C.K. Bliss and his wife spent decades trying to get those in power, whether political, academic, economic, or media movers to get on a Bliss bandwagon and "make it so." The top-down approach didn't work and FoBliss has no intention of carrying on that endeavor. Alternative is a bottom-up approach. Produce a Rosetta book that any bright child could use to teach themselves Bliss—any child, anywhere, regardless of language spoken or level of impoverishment. FoBliss envisions a world were every village has a library, if only a bookshelf on someone's veranda, with several copies of Book00 (Rosetta Bliss) and one copy of Encyclopedia Bliss. Any child so inclined could end up teaching at Oxford.

Avoiding making changes that would render earlier versions unreadable/usable is to be avoided as is a proliferation of dialects, and no major changes appear required. There need be no centralized authority to prevent fragmenting the language into dialects. Those using Bliss will have to put a high value on evolving the language without forming entrenched encampments. If Bliss is not fundamentally flawed it can evolve as one language for one world. If users fragment, the endeavor fails and Babel wins. Failure is an option, but is not inevitable. The evolution of mathematical formalisms is a model. No one owns Math or Bliss as C.K. Bliss concieved it.

An evolving system considers proposed changes in it. "The system" doesn't consider anything, individuals do. Individuals may adopt new conventions for testing purposes. If a convention spreads, changes in Bliss formalism will be made after the fact. Bliss introduced his system as it was evolving in his mind in 1943. His first lecture is a starting point for anyone interested in evolving the system or seeing how ideas evolve.

**Set problem:**
Please answer these questions from the passage on Bliss:
1. Which books does FoBliss picture in every village library?
2. What does the passage offer as a model for how Bliss can evolve?
3. In what year did Bliss introduce his system?

**Data shown:**
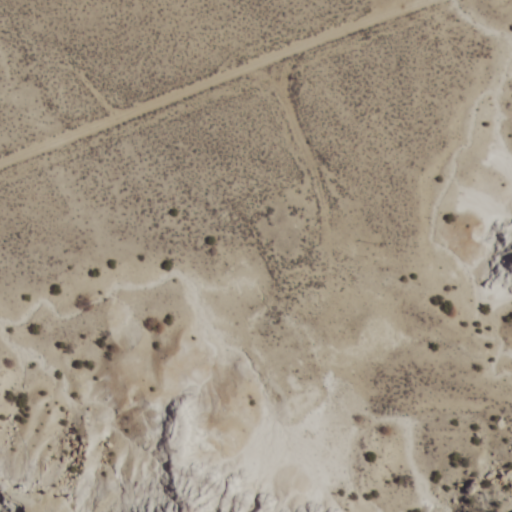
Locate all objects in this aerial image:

**In response:**
1. Several copies of Book00 (Rosetta Bliss) and one copy of Encyclopedia Bliss.
2. The evolution of mathematical formalisms.
3. 1943.